Search code examples
javams-accessjdbcucanaccessjackcess

UCanAccess seems unable to read OLE Object column using getBytes()


I have a quite large .mdb access database I want to convert to SQLite3 to use it under Linux.

I am unable to transfer any of the BLOBs (mostly containing images) I have. Here is a sample test program:

import java.io.FileNotFoundException;
import java.io.FileOutputStream;
import java.io.IOException;
import java.sql.Connection;
import java.sql.DriverManager;
import java.sql.PreparedStatement;
import java.sql.ResultSet;
import java.sql.SQLException;

public class prova {
        public static void main(String[] args) {
                String url = "jdbc:ucanaccess://data/BookDB-201810.mdb";
                try {
                        Connection c = DriverManager.getConnection(url);
                        PreparedStatement ps;
                        ResultSet rs;
                        String q = "SELECT * FROM PersonImage";
                        ps = c.prepareStatement(q);
                        rs = ps.executeQuery();
                        while (rs.next()) {
                                byte[] i = rs.getBytes("Image");
                                String fn = String.format("data/img/i%05d.%d.jpg", rs.getInt("PersonId"), rs.getInt("Index"));
                                try (FileOutputStream fos = new FileOutputStream(fn)) {
                                        fos.write(i);
                                } catch (FileNotFoundException e) {
                                        e.printStackTrace();
                                } catch (IOException e) {
                                        e.printStackTrace();
                                }
                        }
                } catch (SQLException e) {
                        e.printStackTrace();
                }
        }
}

Program runs without errors, but the produced files are "strange" (surely not images):

$ ls -l i00072.1.jpg 
-rw-r--r-- 1 mcon mcon 369 Nov 23 11:38 i00072.1.jpg
$ file i00072.1.jpg 
i00072.1.jpg: Java serialization data, version 5

Looking int them I find this:

....sr..net.ucanaccess.jdbc.BlobKey...........L.
columnNamet..Ljava/lang/String;L..keyt..Ljava/util/HashMap;L.   tableNameq.~..xpt..Imagesr..java.util.HashMap......`....F.
loadFactorI.    [email protected].⠤...8...I..valuexr..java.lang.Number...........xp...
Ht..Indexsr..java.lang.ShorthM7.4`.R...S..valuexq.~.  ..xt..PersonImage

What am I doing wrong?

Update: Since my aim is to convert a book database (maintained on the net as .mdb using the obsolete program BookCAT for historical reasons) I found AccessConverter which seems to fit the bill; unfortunately there are essentially two problems with that:

  • In my database some columns are named "Index", which is a reserved word for SQLite (and others, but apparently not for MS-Access); this is trivially fixed inserting a filter "Index" -> "Idx".
  • There is a translation switch (type) { case xxx: ... to convert the various MS-Access types to more conventional SQLite3 types; breakpointing on the default: label I discovered (as @ErikvonAsmuth correctly guessed) there are unhandled OLE types. I have no idea about how to handle those.

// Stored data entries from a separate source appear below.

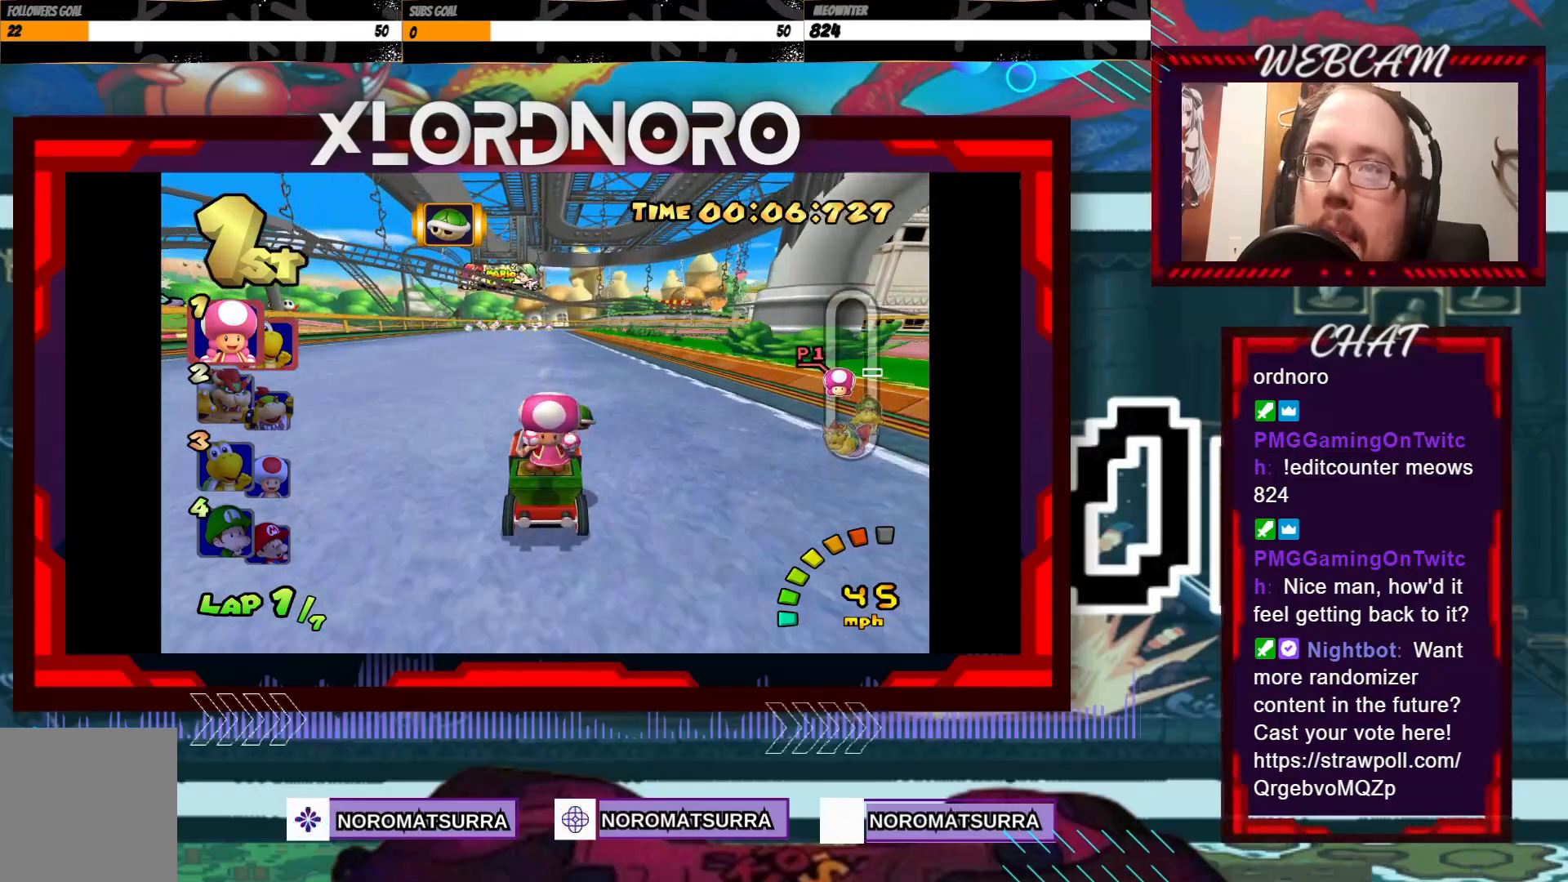
{"buttons": ["A"], "left_stick": "center", "events": []}
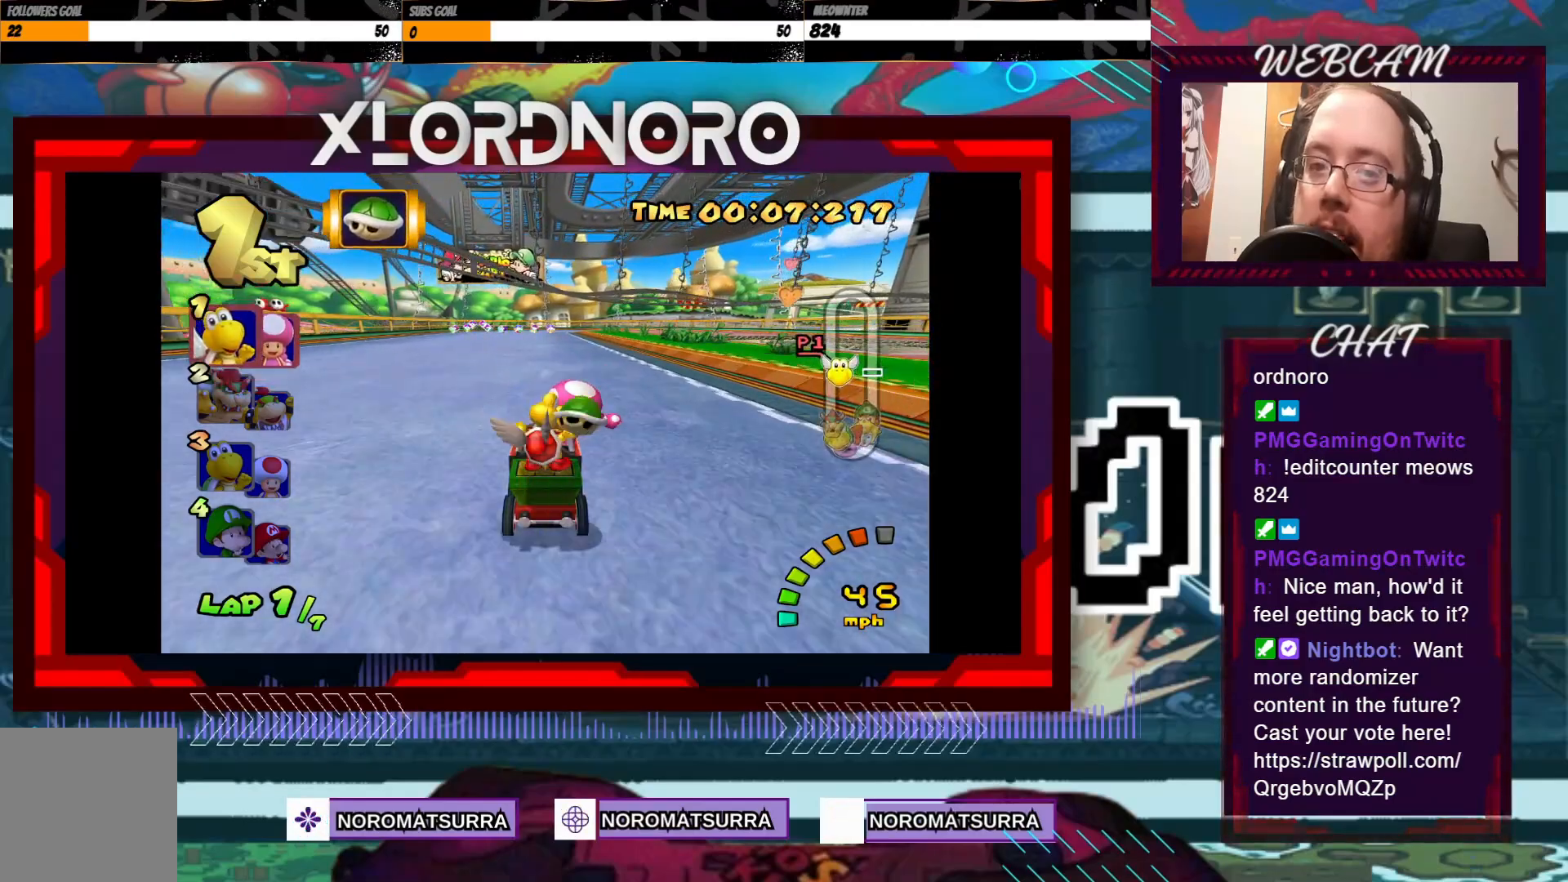
{"buttons": ["A", "R2"], "left_stick": "left", "events": [[100, "left_stick", "right"], [150, "R2", "down"], [383, "left_stick", "left"]]}
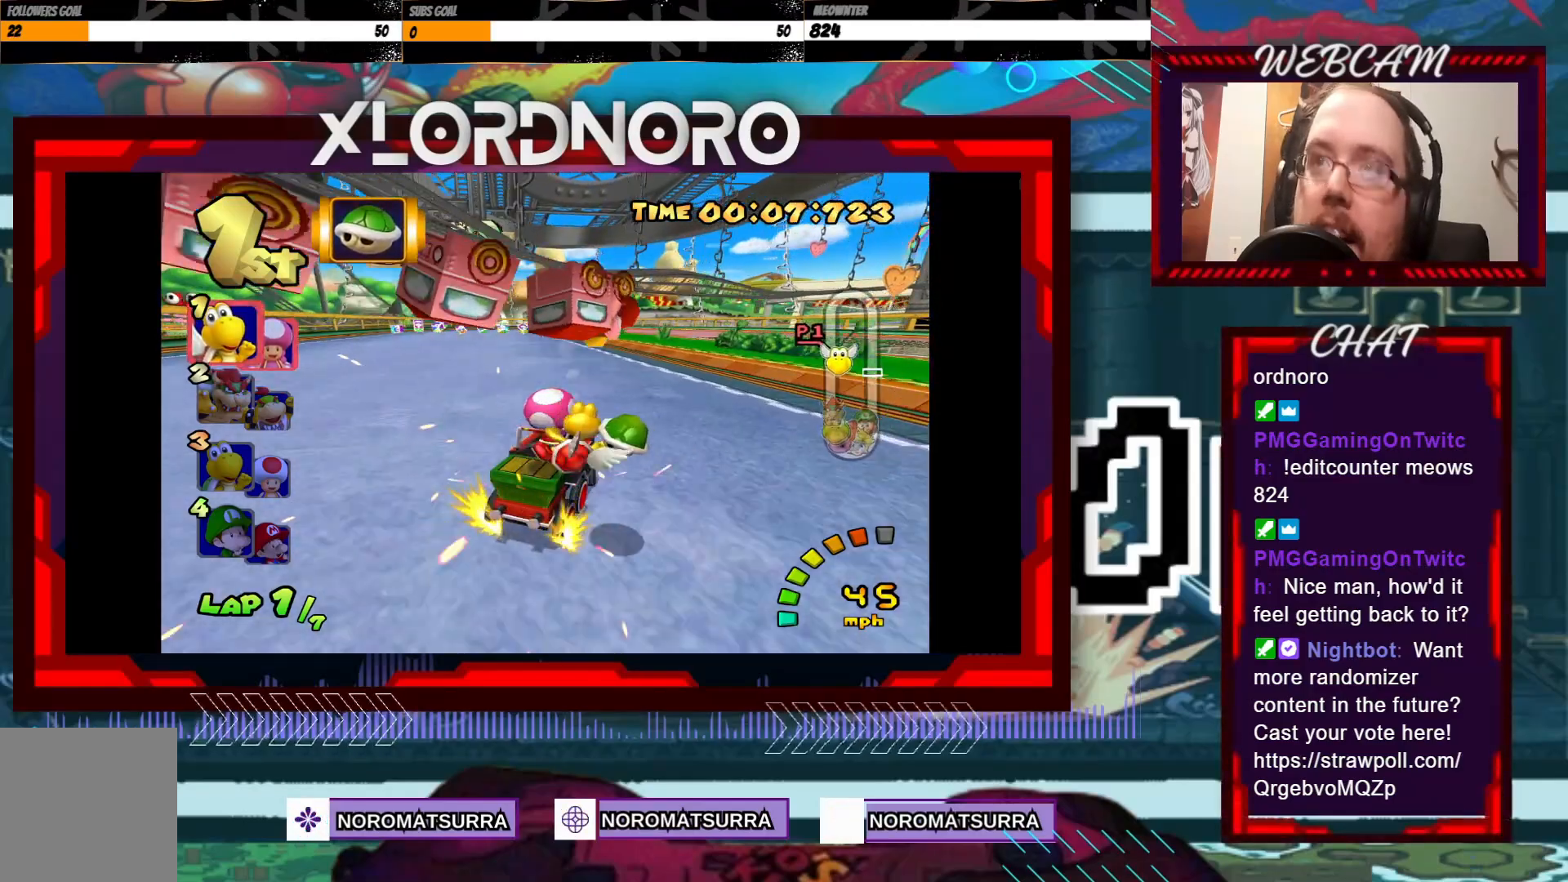
{"buttons": ["A", "R2"], "left_stick": "left", "events": [[300, "left_stick", "right"], [400, "left_stick", "left"]]}
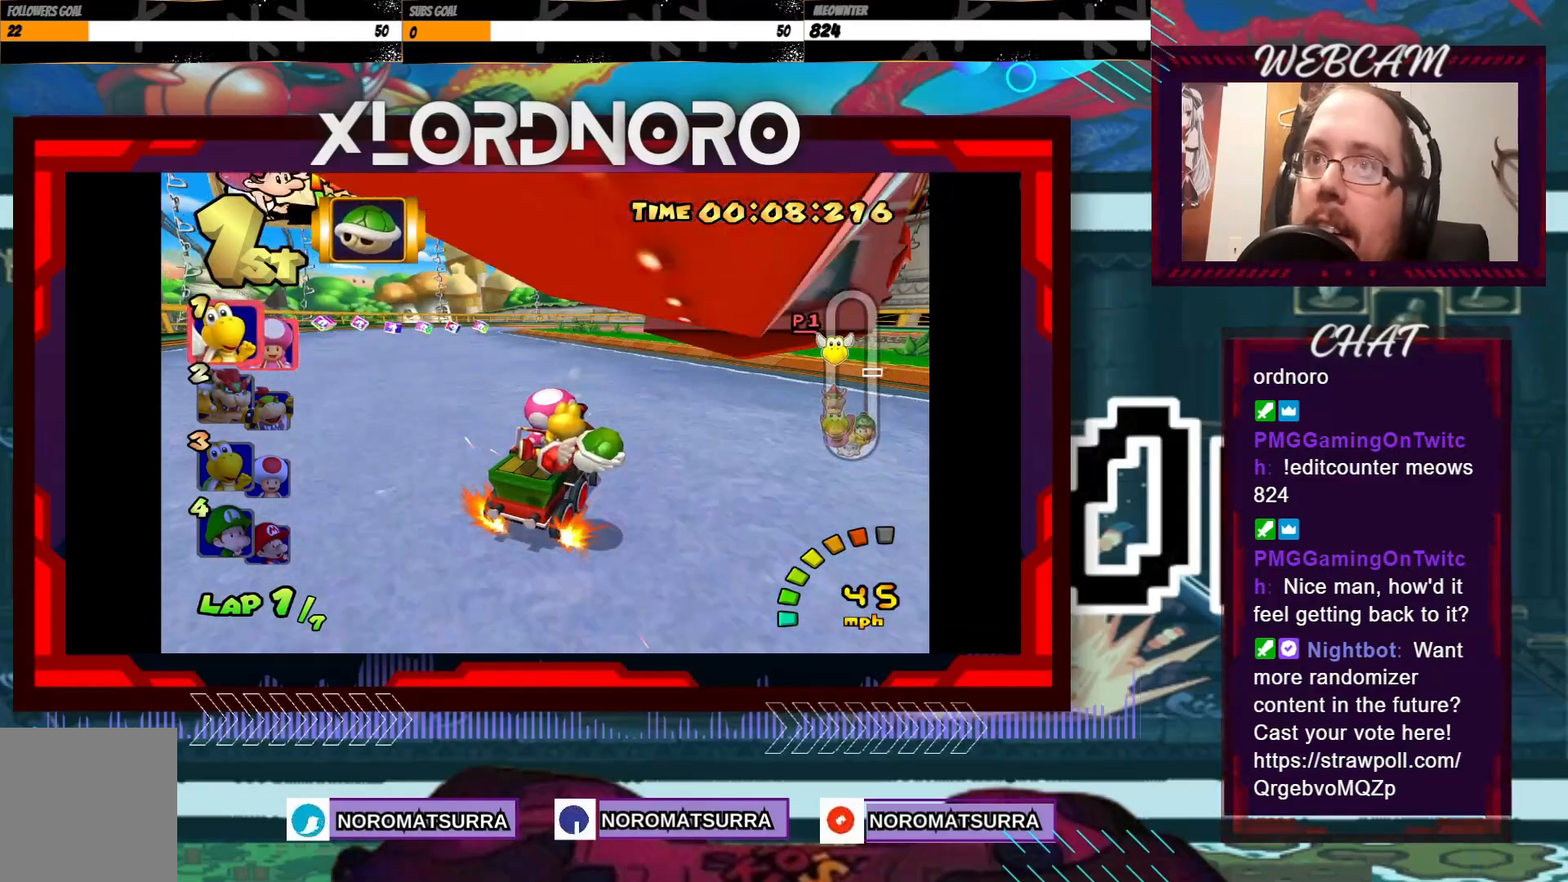
{"buttons": ["A", "R2"], "left_stick": "left", "events": [[400, "left_stick", "center"], [450, "left_stick", "right"], [500, "left_stick", "left"]]}
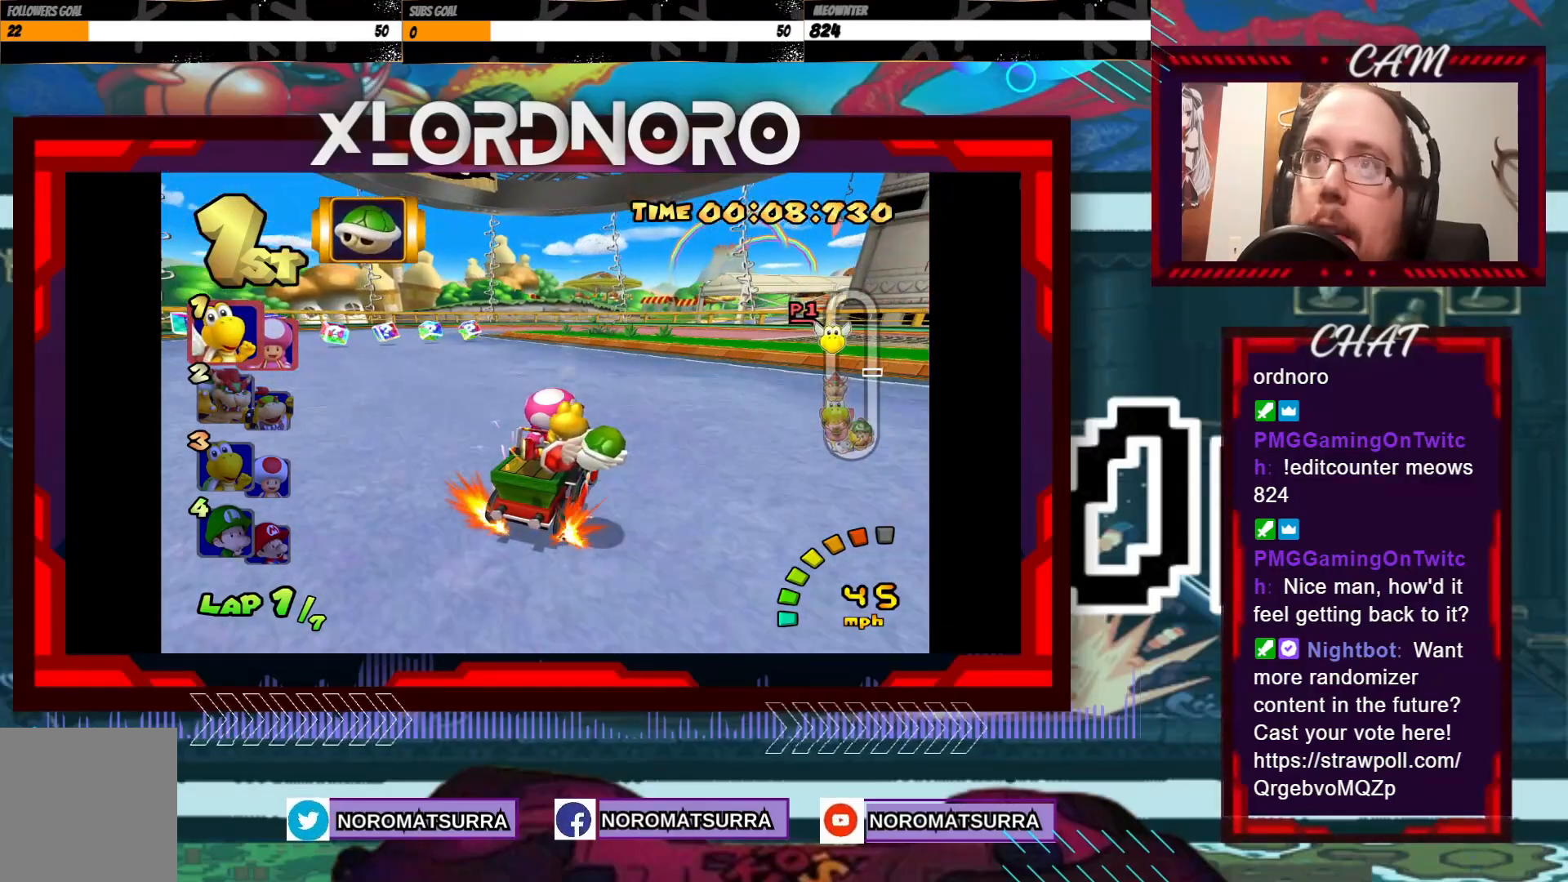
{"buttons": ["A", "R2"], "left_stick": "left", "events": []}
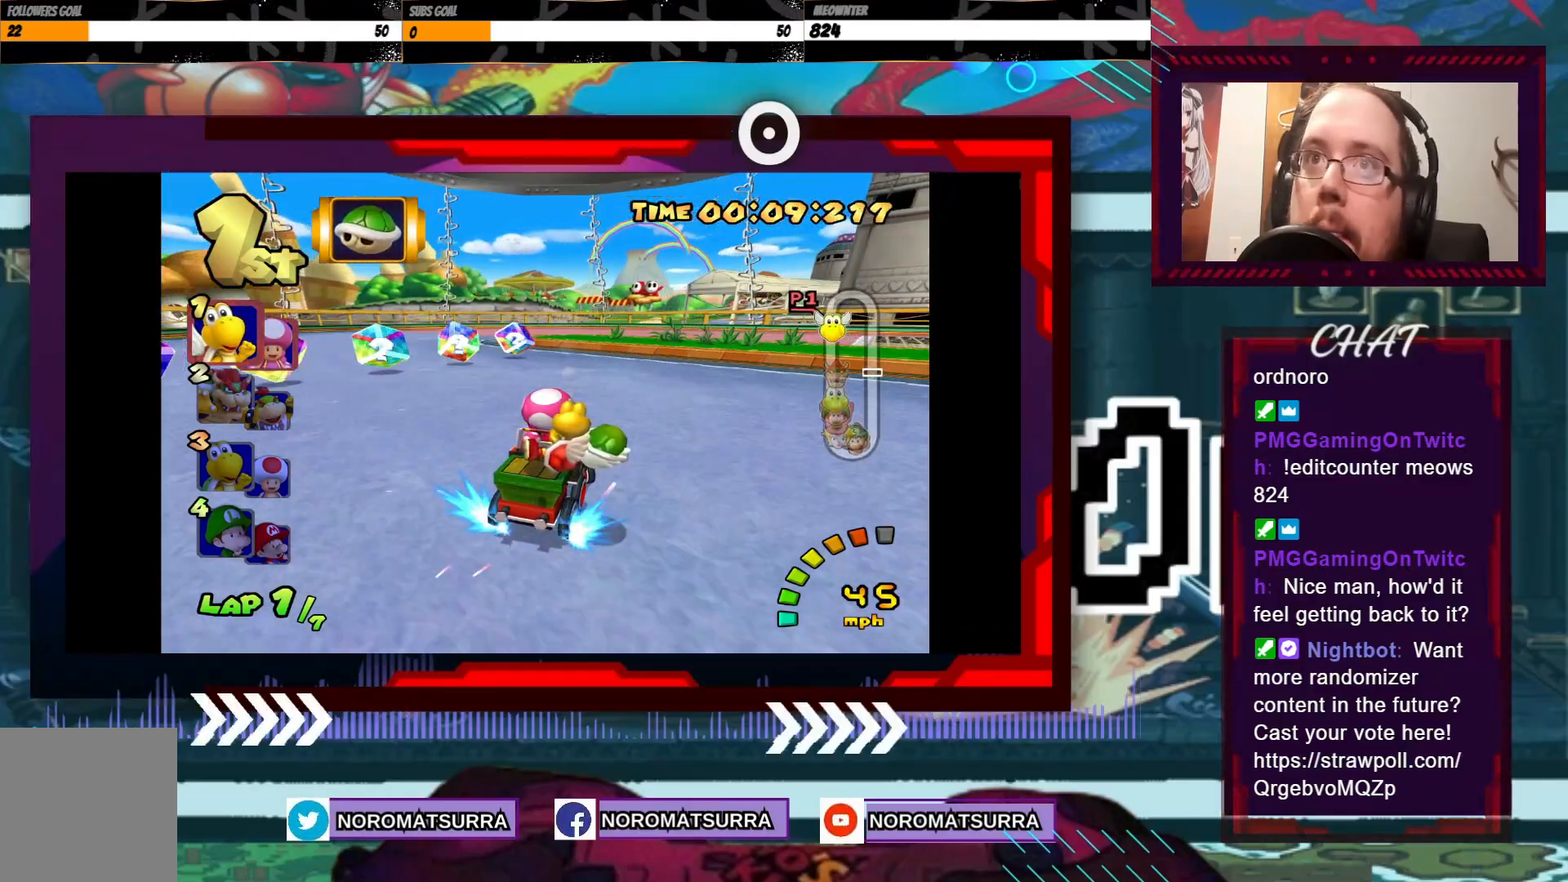
{"buttons": ["A", "R2"], "left_stick": "right", "events": [[33, "left_stick", "right"], [150, "left_stick", "left"], [317, "left_stick", "right"]]}
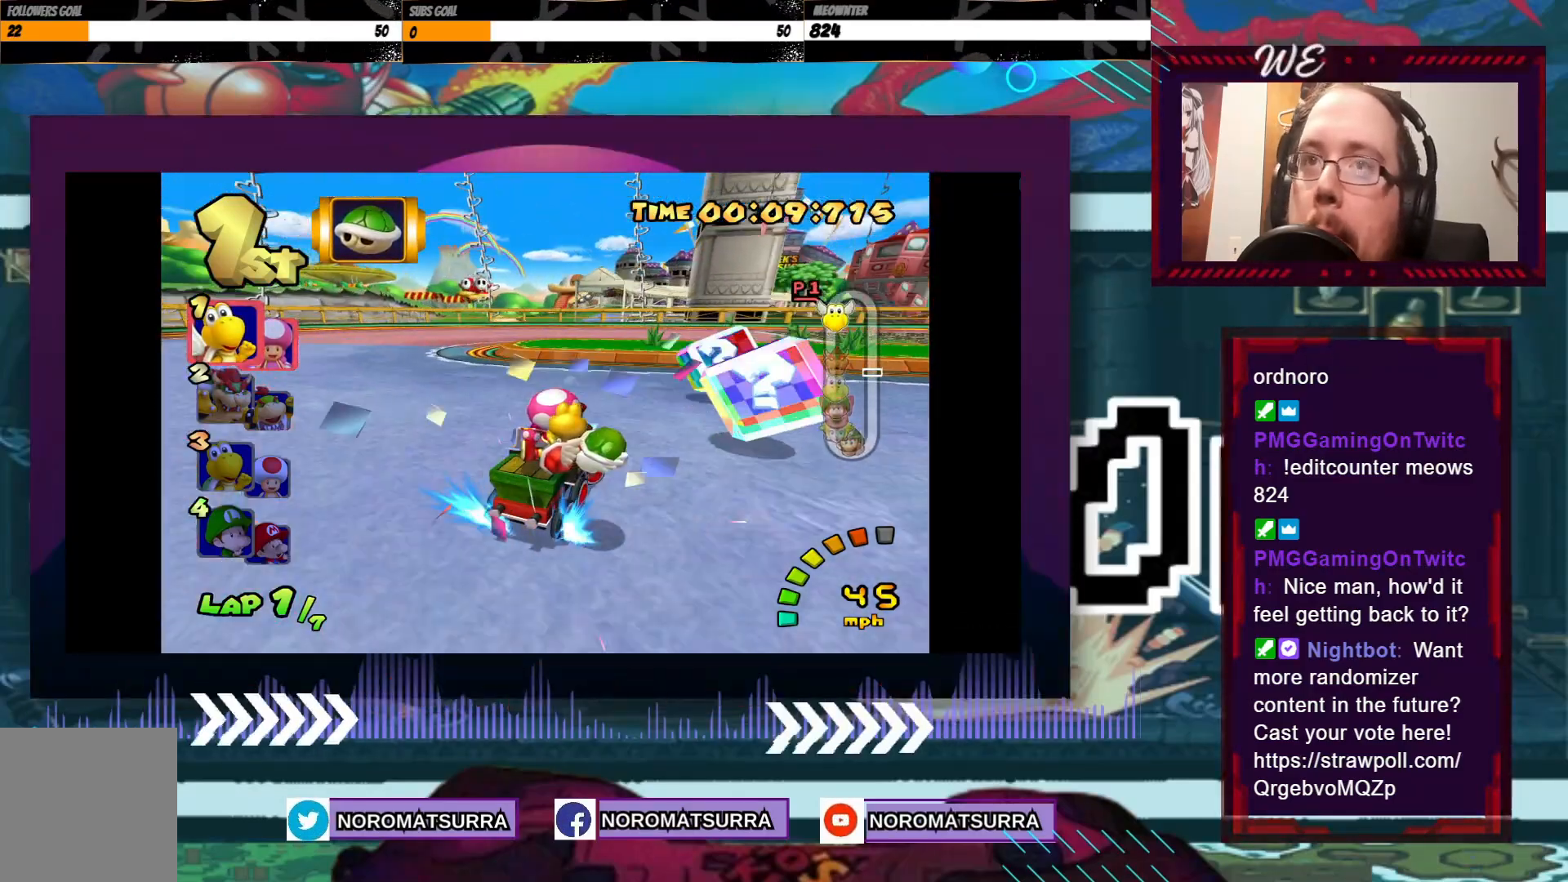
{"buttons": ["A", "R2"], "left_stick": "right", "events": [[50, "left_stick", "left"], [200, "left_stick", "right"]]}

In the program (BookCAT) those fields contain two kind of data:

  • images
  • formatted text

The latter is less important because there's always a duplicate "plaintext" version (it would be nice to retrieve also the formatted version, but...).

I would really like to be able to extract the images, though.

In image data there is a companion "ImageType" column invariably set to "2" which (if I'm not mistaken) means they should be .jpeg images.

What can I do to retrieve OLE data in a usable format?

Note: AccessConverter does not use ucanaccess, it uses directly the underlying com.healthmarketscience.jackcess lib instead.

Note2: it seems BookCAT is built using Delphi, if that is relevant.


Solution

  • It turns out that, in my specific case, all "OLE" fields are actually BLOBs, unrecognizable as OLE2 objects.

    In this condition jackcess returns a Enum OleBlob.ContentType.UNKNOWN Type and, in this case, it will refuse to access BLOB content (OleBlob.content.getBytes() returns null).

    In order to access stored data is necessary to use directly Column.getBytes(name) (completely bypassing OLE subsystem).

    Why, in this condition, ucanaccess returns an invalid value, instead of failure, is beyond me (probably I should file a bug report; comments welcome).

    Image data is plain jpeg-formatted file, while the "formatted text" seems some custom serialization of Delphi TRichText widget I don't know how to parse, but that is another issue.

    Using jackcess Column.getBytes(name) I was able to retrieve the data I needed.